# What needs to be done
Extract every line of the material that contains the string "date". Case counts.

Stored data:
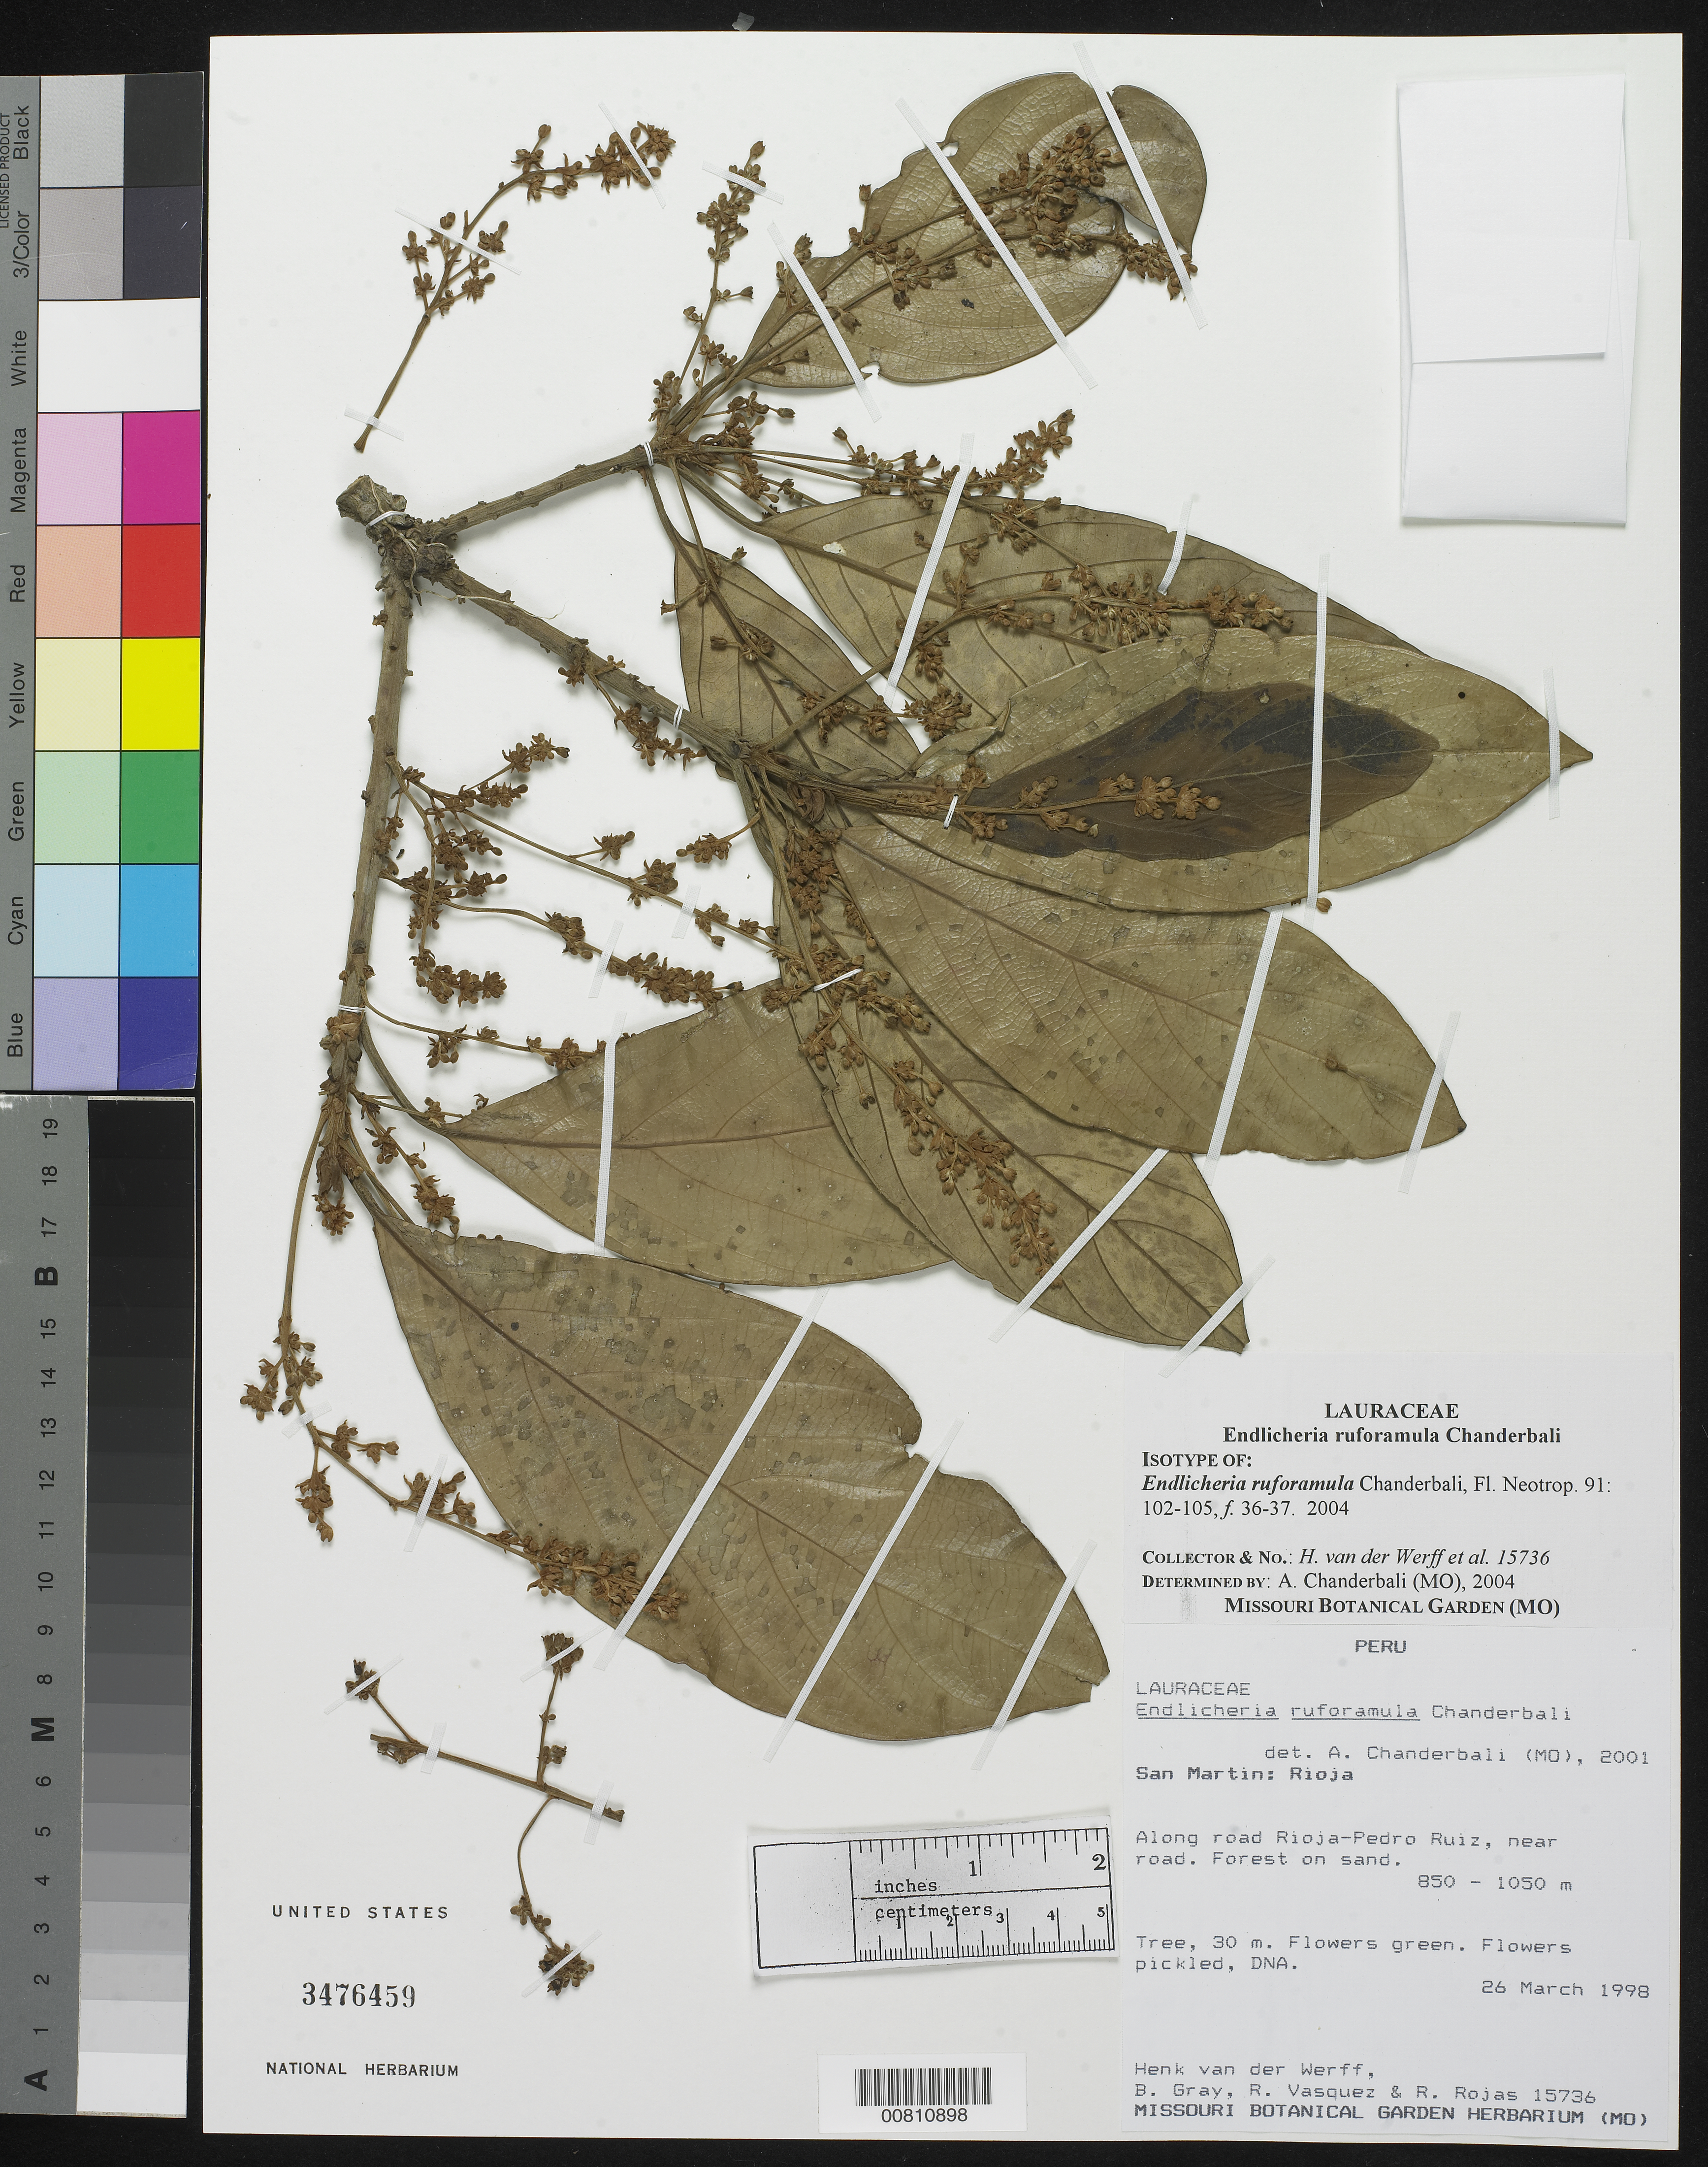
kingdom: Plantae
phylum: Tracheophyta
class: Magnoliopsida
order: Laurales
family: Lauraceae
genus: Endlicheria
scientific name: Endlicheria ruforamula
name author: Chanderb.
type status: Isotype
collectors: H. van der Werff, B. Gray, R. Vasquez & R. Rojas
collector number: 15736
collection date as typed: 26 Mar 1998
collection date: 1998-03-26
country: Peru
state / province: San Martín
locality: San Martin: Rioja. Along road Rioja-Pedro Ruiz, near road.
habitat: Forest on sand.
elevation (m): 850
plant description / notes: Holotype at MO.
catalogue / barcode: US 3476459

# Answer to this problem
collection date as typed: 26 Mar 1998
collection date: 1998-03-26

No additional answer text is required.